The Wilcoxon two-sample test or Kruskal–Wallis test was used to compare voriconazole Ctrough. Proportions were compared with the Chi-square test or Fisher’s exact test. Univariate analysis was performed to assess the association between voriconazole Ctrough and adverse events. Receiver operating characteristic (ROC) curves were used to explore the relationship between voriconazole Ctrough and adverse events. Statistical analysis was performed with SPSS version 22.0 (IBM Corporation, Armonk, New York).

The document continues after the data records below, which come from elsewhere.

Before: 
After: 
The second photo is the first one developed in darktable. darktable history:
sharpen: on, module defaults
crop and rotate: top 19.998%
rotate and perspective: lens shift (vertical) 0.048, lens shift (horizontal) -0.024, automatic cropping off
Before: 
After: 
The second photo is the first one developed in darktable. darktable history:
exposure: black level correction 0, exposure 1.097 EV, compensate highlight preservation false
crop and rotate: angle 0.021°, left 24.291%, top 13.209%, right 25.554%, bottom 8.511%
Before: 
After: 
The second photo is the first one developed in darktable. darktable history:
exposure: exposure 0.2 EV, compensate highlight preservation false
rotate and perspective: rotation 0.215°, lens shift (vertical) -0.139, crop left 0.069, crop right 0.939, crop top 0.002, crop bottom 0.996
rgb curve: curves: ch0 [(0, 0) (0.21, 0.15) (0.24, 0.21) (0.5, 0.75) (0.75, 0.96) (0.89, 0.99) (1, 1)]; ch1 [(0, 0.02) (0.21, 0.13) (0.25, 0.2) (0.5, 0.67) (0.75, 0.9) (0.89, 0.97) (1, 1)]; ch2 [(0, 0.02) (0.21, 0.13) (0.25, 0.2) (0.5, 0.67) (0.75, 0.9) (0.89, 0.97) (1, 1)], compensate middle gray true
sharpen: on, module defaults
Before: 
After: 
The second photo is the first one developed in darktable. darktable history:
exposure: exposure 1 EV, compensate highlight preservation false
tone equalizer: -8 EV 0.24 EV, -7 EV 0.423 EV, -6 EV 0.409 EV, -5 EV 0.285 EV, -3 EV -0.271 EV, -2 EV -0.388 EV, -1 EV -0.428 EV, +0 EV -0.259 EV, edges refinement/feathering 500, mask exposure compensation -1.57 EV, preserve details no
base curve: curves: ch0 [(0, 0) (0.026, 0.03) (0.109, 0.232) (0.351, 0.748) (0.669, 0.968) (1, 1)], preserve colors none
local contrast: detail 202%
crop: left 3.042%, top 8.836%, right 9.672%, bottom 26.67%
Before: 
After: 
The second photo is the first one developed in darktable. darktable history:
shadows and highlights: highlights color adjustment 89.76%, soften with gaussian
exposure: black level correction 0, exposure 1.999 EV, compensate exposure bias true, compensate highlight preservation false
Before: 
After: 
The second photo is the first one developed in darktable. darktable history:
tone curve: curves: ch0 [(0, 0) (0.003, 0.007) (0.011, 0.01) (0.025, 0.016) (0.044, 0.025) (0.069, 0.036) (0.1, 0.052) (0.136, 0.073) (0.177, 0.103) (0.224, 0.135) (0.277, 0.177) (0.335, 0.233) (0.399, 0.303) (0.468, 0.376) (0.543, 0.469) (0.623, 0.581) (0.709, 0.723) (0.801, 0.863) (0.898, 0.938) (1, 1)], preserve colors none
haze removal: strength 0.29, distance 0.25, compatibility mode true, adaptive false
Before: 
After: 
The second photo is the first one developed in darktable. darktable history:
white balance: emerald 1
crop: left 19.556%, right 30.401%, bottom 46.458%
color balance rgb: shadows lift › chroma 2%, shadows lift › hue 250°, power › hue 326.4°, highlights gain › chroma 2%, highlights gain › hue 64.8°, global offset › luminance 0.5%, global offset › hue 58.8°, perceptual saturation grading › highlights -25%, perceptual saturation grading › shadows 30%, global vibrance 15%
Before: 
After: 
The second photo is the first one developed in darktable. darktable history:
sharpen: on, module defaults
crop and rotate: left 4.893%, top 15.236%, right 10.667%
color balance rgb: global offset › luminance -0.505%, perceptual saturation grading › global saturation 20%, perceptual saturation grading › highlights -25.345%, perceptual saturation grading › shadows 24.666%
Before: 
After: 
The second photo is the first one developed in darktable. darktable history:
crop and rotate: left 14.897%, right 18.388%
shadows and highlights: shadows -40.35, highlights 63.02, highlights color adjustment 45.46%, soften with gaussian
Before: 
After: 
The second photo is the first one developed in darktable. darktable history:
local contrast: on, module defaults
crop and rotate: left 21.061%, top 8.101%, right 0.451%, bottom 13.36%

Population Pharmacokinetics analysis

The concentration–time data of voriconazole was developed using Phoenix NLME (version 8.0, Pharsight Corporation, USA). The first-order conditional estimation method with the η-ε interaction option (FOCE ELS) was used throughout the model development.
One- and two-compartment structural kinetic models with first-order and Michaelis–Menten elimination were evaluated to describe the pharmacokinetics of voriconazole. Finally, we comprehensively compared the objective function value (OFV), graphical goodness of fit, the evaluation of parameter estimates (including precision) and scientific and physiological plausibility to choose the best base model. The oral absorption rate constant (ka) was fixed to a value of 1.1 h−1 based on the results from a previous study [23].
The inter-individual variability in voriconazole pharmacokinetic parameters was described with an exponential error model. Residual error models for voriconazole were tested as follows: the proportional error model, the additive error model and combined error model, including proportional plus additive error model.
Potential demographic and biochemical covariates were evaluated by visual inspection of covariates possible relationships with pharmacokinetic parameters included in the model. For continuous covariates, a linear, piece-wise, exponential, and power parameter-covariate relations were tested. Categorical covariates were linearly included. Then, a covariate model in a stepwise forward-inclusion and backward-elimination procedure were carried out. A covariate was considered to be significant when inclusion of the covariate resulted in a decrease in the objective function value (OFV) of greater than 6.64 (p< 0.01) and elimination of the covariate resulted in an increase in the OFV of greater than 10.83 (p< 0.001).
Goodness-of-fit (GOF) plots were used to evaluate the adequacy of fitting. The bootstrap method was used to assess the robustness and stability of the final model. 1000 resamples from the original data were performed. All of the model parameters were estimated, and their median and 2.5 and 97.5 percentiles were calculated. That was stable if the 95% CI for the parameter estimates derived from the 1000 bootstrap runs encompassed the original final parameter estimate.

Monte Carlo simulation

1000 individuals receiving the dosing regimens including loading doses of 200, 300 and 400 mg every 12 hours (q12h), and maintenance doses of 50, 100, 150 and 200 mg once daily (qd) or q12h orally or intravenously were simulated by the final model. The dosing regimens were simulated for 30-days and stratified by TBIL (TBIL-1: TBIL < 51 μmol/L; TBIL-2: 51 μmol/L ≤ TBIL < 171 μmol/L; TBIL-3: TBIL ≥ 171 μmol/L) were performed. The voriconazole Ctrough range of 0.5-5.0 mg/L [24] was used as the target range. The probability of target attainment (PTA) for the Ctrough range was examined for each of the different dosing regimens.